### PROBLEMS AND TASKS
a - Reproduce verbatim the part of the expMinusOne precision discussion that begins at the words "In other places, like" and stops after the words "accurate in each.".
b - In the expMinusOne precision discussion, for which values of x does the author say it is fine to use exp?
c - Extend the discussion of expMinusOne precision below, continuing after its final sentence.

### SUPPLIED PASSAGE
My point is that for large enough x, using expMinusOne doesn’t gain any precision, and if we are also close to the curve then using cosMinusOne actually loses precision. In that situation neither factorization is helpful, so the naive calculation u = exp(x) * cos(y) - 1 should be just as good and maybe better.

In other places, like when (x, y) is close to (0, 0), there is something to gain by using both expMinusOne(x) and cosMinusOne(y), so perhaps the a*b + a + b dual factorization might outperform either of the single factorizations.

Of course for z extremely close to 0 + 0i, the nearest representable value to expMinusOne(z) is simply z. I don’t know if it helps to special-case that, or just let it fall out naturally from the calculation.

Basically, what I’m suggesting is to partition the plane into some number of regions, and use whichever approach is most accurate in each.


I could be mistaken, but I believe the threshold for expMinusOne to gain precision is when 1/2 < exp(x) < 2. So if x > log(2) we’re fine going with exp.

### RECORDED DATA
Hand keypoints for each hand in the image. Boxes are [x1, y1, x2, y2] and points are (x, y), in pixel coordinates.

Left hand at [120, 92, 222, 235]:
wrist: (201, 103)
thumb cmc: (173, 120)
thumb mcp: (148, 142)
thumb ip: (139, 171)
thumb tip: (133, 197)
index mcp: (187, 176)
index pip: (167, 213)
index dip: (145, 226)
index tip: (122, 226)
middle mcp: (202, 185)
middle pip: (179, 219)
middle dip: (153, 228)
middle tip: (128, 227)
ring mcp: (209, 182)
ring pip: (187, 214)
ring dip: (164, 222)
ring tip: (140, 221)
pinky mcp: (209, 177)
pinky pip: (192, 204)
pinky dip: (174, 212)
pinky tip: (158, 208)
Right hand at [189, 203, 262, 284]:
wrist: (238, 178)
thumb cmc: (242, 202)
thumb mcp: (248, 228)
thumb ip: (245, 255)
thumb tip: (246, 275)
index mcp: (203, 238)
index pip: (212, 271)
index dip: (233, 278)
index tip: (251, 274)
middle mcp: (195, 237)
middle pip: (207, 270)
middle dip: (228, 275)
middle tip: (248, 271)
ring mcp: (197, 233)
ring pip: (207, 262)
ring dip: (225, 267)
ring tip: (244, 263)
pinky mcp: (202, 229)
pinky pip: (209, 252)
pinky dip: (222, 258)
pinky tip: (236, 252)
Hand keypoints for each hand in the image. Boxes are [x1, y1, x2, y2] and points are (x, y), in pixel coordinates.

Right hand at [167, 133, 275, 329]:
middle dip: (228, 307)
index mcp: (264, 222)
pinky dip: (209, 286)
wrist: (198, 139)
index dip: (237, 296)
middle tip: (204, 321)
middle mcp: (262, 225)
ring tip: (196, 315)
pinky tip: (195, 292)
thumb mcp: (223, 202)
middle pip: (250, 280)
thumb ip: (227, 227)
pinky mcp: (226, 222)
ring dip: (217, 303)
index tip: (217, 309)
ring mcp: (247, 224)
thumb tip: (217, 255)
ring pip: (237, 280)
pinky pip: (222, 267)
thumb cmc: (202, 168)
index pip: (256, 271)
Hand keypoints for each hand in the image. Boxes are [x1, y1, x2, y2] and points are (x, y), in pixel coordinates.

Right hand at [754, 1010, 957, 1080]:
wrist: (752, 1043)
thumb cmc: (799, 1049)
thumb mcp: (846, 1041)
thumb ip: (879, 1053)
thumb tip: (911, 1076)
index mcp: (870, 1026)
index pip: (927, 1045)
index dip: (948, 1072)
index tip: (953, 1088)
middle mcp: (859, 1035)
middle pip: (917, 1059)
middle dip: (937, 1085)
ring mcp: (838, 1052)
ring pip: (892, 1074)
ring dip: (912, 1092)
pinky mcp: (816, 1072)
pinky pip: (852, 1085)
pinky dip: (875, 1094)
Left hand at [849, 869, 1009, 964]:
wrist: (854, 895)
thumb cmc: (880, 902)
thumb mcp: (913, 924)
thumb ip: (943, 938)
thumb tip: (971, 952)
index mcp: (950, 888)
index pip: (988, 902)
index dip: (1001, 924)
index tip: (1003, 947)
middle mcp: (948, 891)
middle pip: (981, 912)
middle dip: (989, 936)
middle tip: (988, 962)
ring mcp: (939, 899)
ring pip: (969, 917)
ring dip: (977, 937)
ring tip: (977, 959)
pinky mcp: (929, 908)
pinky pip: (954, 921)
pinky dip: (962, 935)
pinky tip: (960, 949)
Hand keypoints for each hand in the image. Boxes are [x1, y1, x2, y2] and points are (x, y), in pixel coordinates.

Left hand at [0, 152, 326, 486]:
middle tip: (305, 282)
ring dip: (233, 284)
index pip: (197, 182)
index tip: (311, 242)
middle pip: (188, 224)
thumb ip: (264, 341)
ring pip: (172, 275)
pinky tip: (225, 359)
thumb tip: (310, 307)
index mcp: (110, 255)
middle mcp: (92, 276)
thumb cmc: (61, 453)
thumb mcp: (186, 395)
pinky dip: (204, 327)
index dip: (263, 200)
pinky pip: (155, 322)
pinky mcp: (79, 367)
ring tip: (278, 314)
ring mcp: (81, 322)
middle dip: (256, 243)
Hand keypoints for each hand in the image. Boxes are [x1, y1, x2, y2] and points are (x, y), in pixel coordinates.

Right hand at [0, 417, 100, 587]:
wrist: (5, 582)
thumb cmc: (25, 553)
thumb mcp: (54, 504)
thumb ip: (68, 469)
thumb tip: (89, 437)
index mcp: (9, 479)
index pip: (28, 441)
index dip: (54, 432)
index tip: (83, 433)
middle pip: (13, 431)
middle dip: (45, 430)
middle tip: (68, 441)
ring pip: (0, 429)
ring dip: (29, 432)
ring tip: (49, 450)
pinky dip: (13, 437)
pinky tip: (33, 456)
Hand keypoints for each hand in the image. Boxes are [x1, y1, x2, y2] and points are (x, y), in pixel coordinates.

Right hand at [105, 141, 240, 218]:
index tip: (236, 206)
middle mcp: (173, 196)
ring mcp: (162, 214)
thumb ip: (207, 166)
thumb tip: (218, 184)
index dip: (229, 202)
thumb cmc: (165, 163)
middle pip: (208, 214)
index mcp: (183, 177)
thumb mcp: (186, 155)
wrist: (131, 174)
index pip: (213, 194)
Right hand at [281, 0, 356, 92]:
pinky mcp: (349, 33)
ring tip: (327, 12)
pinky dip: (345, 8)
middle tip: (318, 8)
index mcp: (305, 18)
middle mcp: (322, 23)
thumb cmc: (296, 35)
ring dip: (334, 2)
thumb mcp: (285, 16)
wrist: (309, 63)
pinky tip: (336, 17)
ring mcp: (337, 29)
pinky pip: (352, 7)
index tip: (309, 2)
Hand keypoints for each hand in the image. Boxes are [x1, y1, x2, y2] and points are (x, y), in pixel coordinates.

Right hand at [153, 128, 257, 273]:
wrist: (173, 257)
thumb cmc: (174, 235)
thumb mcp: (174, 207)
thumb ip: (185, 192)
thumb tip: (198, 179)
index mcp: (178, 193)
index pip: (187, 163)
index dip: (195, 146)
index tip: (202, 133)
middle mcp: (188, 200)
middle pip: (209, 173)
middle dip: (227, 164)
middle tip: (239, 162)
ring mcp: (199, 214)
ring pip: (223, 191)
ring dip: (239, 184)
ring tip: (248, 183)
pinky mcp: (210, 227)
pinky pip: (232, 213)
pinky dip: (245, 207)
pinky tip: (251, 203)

### TASK ANSWERS
a -
In other places, like when (x, y) is close to (0, 0), there is something to gain by using both expMinusOne(x) and cosMinusOne(y), so perhaps the a*b + a + b dual factorization might outperform either of the single factorizations.

Of course for z extremely close to 0 + 0i, the nearest representable value to expMinusOne(z) is simply z. I don’t know if it helps to special-case that, or just let it fall out naturally from the calculation.

Basically, what I’m suggesting is to partition the plane into some number of regions, and use whichever approach is most accurate in each.

b - When x is greater than log(2).

c -
Similarly, the threshold for cosMinusOne to gain precision should be cos(y) > 1/2.

Right, exp(x) * cos(y) - 1 is about as good on that region, but not appreciably better. The expMinusOne alternative is always strictly worse. So there's no reason to use either of those on any region of the plane. You're always at least as well off using what we have now, and often better off.

In an additive expression with cancellation, the error comes only from the rounding of the terms that are cancelling. If you look at what we use currently:

expMinusOne(x) cos(y) + cosMinusOne(y)

Assuming a good-quality host math library, expMinusOne, cos, and cosMinusOne are all computed with small relative error (ideally sub-ulp, a couple of ulp at worst). So we are evaluating an expression of the form a(1+δ₁) + b(1+δ₂) where a and b are the exact real values of (e^x-1)cos(y) and cos(y)-1, respectively and the deltas are bounded by a small multiple of epsilon. Because we're interested in the region close to the critical curve, the addition is computed exactly, so the result is precisely Re(exp(z)-1) + δ₁a + δ₂b, and so the absolute error is bounded by (|a|+|b|)kε for some small k.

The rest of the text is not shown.